Ese podría ser uno de los cierres simbólicos de la investigación del Gobierno actual, que concluye su mandato el 30 de septiembre. A su llegada al poder, en diciembre de 2018, López Obrador había tomado las pesquisas como algo personal. Creó la comisión y patrocinó la vuelta de los investigadores externos, el GIEI, que habían salido años antes, criticando las artimañas de Murillo y compañía. Bajo el nuevo impulso, la Fiscalía creó una unidad especial para el caso. Era un reto para el Estado, deshacer la madeja que habían creado sus antecesores, encontrar pistas, testigos, buscar a los 43, encontrarlos.
Los primeros años fueron positivos, pero se trató solo de un espejismo. Queriendo o sin querer, la enorme cantidad de personas adscritas a la investigación, en los diferentes equipos dedicados a ella, acabaron por molestarse. En 2022, la comisión que había creado López Obrador publicó un primer informe con datos que luego tuvieron que desechar, por inverificables. El presidente asumió como bueno el trabajo de la comisión y protestó cuando la Fiscalía pidió la detención de más de 80 personas –entre ellas una veintena de militares– pues, a su entender, la Fiscalía debía plegarse a los resultados del informe de la comisión.
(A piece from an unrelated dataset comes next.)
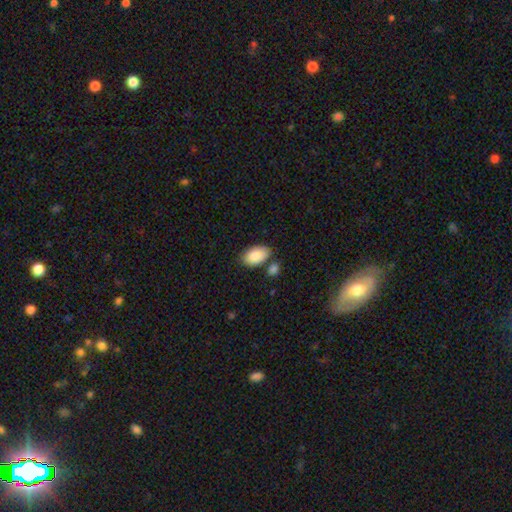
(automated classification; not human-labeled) The model was most divided on "merging": none: 73%, minor disturbance: 13%, merger: 10%, major disturbance: 3%. More confident: how rounded — in between (94%); smooth or featured — smooth (87%).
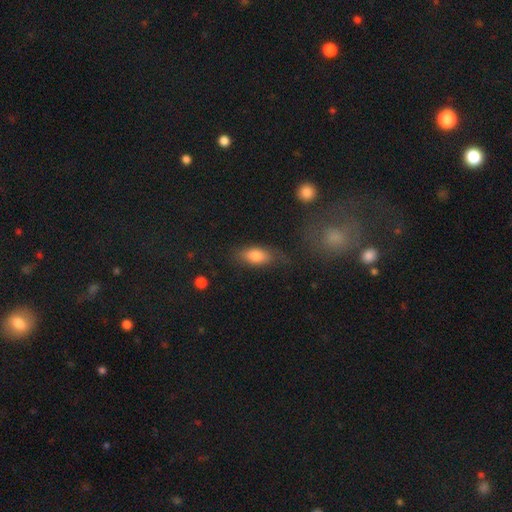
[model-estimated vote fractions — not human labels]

Producto de todo eso y de otras tiranteces, el fiscal especial dimitió y la mitad del GIEI abandonó la investigación.
De mediados de 2022 en adelante, las pesquisas no han avanzado demasiado y la buena relación entre el Gobierno y las familias de los 43 se enfrió, hasta el punto de romperse, este verano. La intromisión del presidente, la salida del fiscal y del GIEI, que abandonó definitivamente el caso el año pasado, tensaron la cuerda. La aparente negativa del Ejército a entregar todos sus archivos referentes al caso dieron la puntilla a la relación. El caso no se ha movido mucho más. Se han realizado detenciones, algunas importantes, la última la de El Cepillo este mismo sábado. Se han hecho búsquedas en decenas de parajes en Guerrero. Pero de momento, la única certeza son esos tres trozos de hueso. Tres trozos de hueso en 10 años.